Trans, transgresja, transcendencja, transpłciowość – to tylko niektóre określenia, które w prosty sposób mogłyby określić nie-oczywistość Liturgy. Bo umówmy się, Liturgy to ona – Haela Hunt-Hendrix.
Istniejący od 2005 roku amerykański projekt, któremu przez wiele lat przyświecała pejoratywna łatka „hipsterskiego black metalu” wraz ostatnim albumem „93696” tylko utwierdził w przekonaniu jak błędne było posługiwanie się nią. Muzyka od zawsze stroniąca od kategoryzacji i schematów, z albumu na album ujawniała kolejne sfery (co nie ulegało wątpliwości) niezwykle wszechstronnej wyobraźni muzycznej grupy. Strukturalnie mamy do czynienia teraz z czymś przypominającym bardziej muzykę klasyczną a nawet operową (sic!) niż metalową. Ale nie jest to pompatyczny patetyzm, okraszony jaskrawymi kliszami. Hendrix uwydatnia z muzyki ekstremalnej jej podniosły charakter, nie przekraczając przy tym cienkiej linii przesady.
Mimo odświeżonego niemal całego składu, Liturgy trzyma się swojej linii programowej dając do zrozumienia, kto tu gra pierwsze skrzypce, a raczej gitary. Ewolucja muzyczna, wbrew burzliwym perypetiom życia Hendrix zachodzi w tempie jednostajnie przyśpieszonym – jest inaczej, ale jesteśmy gotowi na zmianę i domyślamy się w jakim kierunku pójdzie.

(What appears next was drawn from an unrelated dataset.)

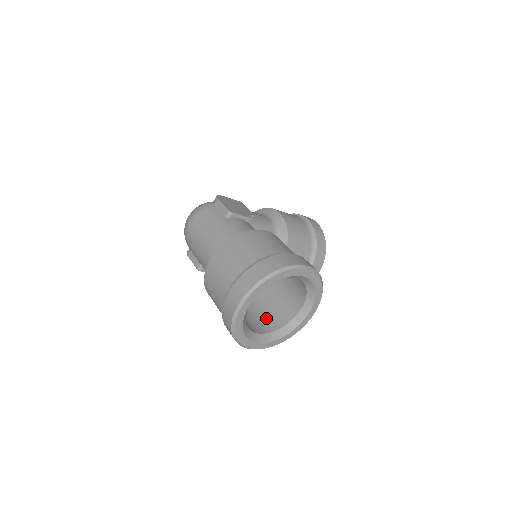
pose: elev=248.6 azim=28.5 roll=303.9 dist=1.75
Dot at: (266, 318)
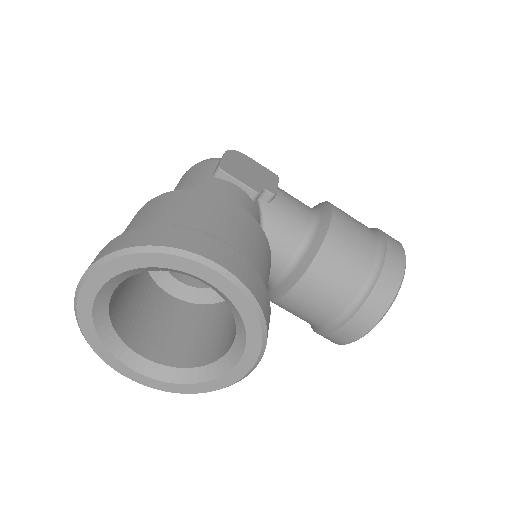
Dot at: (187, 343)
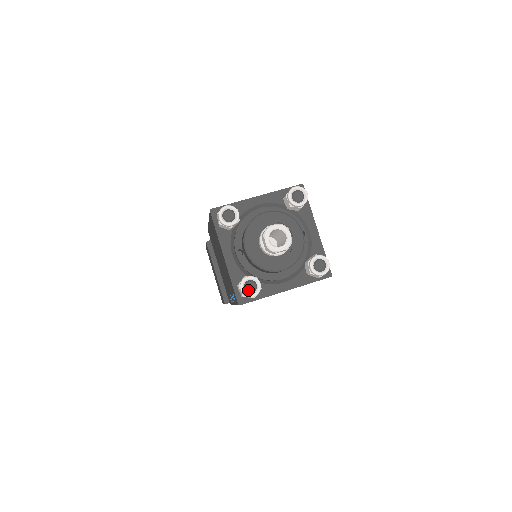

Oczywiście miłośnicy black metalu, zwłaszcza jego melodyjno-atmosferycznych odmian będą czuli się z muzyką Liturgy komfortowo, lecz nie ma co na siłę wciskać jej w ramy tylko ze względu na wszechobecny krzyk, gitarowe tremolo czy blast beat. Liczy się efekt – nie środki, a ten jest zdecydowanie ponad-gatunkowy. Bo mamy tutaj ducha rocka progresywnego, na pewno avant-gardovego, są elementy etno, pojawia się klasyczne instrumentarium – smyczki, klawisze, chóry, są też (co charakterystyczne) zmodyfikowane dźwięki gitary przypominające dzwonki. Jest to eksperyment, fakt, ale nie wyobcowany i nieprzystępny. Chciałoby się powiedzieć, że każdy znajdzie coś w Liturgy dla siebie, ale jesteśmy przekonani, że to raczej muzyka znajdzie najpierw coś w nas.
Avant Art Festival ugości Liturgy na dwóch koncertach w Polsce.